= EXERCISE DESCRIPTION =
Copy exactly the line containing "wrist: (120, 309)" and each line after it to the end of the listing, and output nothing else.

(Beginning of ENTRIES PROVIDED)

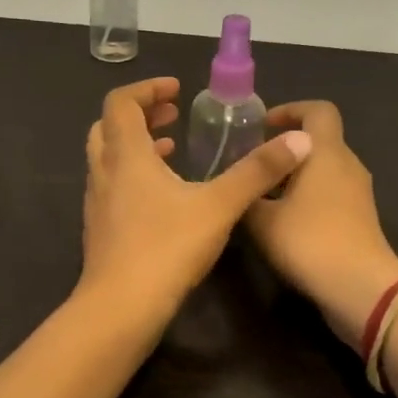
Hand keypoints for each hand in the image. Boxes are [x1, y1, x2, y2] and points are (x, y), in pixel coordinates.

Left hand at [79, 77, 313, 328]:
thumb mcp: (220, 206)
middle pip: (109, 127)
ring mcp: (98, 203)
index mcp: (127, 156)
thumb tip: (299, 140)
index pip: (121, 102)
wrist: (120, 309)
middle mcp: (105, 173)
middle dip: (141, 115)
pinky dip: (134, 176)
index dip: (147, 89)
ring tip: (172, 150)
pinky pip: (113, 187)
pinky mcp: (100, 230)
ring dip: (137, 146)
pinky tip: (164, 198)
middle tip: (174, 116)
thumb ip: (258, 172)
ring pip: (108, 159)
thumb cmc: (166, 248)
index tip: (177, 90)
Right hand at [244, 101, 397, 347]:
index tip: (263, 127)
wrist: (360, 288)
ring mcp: (359, 193)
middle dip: (286, 149)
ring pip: (324, 170)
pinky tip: (285, 222)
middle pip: (319, 142)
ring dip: (295, 176)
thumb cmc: (309, 241)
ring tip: (263, 196)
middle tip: (254, 166)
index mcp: (327, 152)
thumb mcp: (261, 219)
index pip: (318, 110)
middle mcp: (348, 165)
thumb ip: (248, 192)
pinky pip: (331, 194)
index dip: (291, 110)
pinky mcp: (361, 219)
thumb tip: (241, 181)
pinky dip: (308, 197)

(End of ENTRIES PROVIDED)

= EXERCISE SOLUTION =
wrist: (120, 309)
middle mcp: (105, 173)
middle dip: (141, 115)
pinky dip: (134, 176)
index dip: (147, 89)
ring tip: (172, 150)
pinky pip: (113, 187)
pinky mcp: (100, 230)
ring dip: (137, 146)
pinky tip: (164, 198)
middle tip: (174, 116)
thumb ip: (258, 172)
ring pip: (108, 159)
thumb cmc: (166, 248)
index tip: (177, 90)
Right hand at [244, 101, 397, 347]:
index tip: (263, 127)
wrist: (360, 288)
ring mcp: (359, 193)
middle dip: (286, 149)
ring pip: (324, 170)
pinky tip: (285, 222)
middle pip: (319, 142)
ring dip: (295, 176)
thumb cmc: (309, 241)
ring tip: (263, 196)
middle tip: (254, 166)
index mcp: (327, 152)
thumb mcp: (261, 219)
index pip: (318, 110)
middle mcp: (348, 165)
thumb ip: (248, 192)
pinky pip: (331, 194)
index dip: (291, 110)
pinky mcp: (361, 219)
thumb tip: (241, 181)
pinky dip: (308, 197)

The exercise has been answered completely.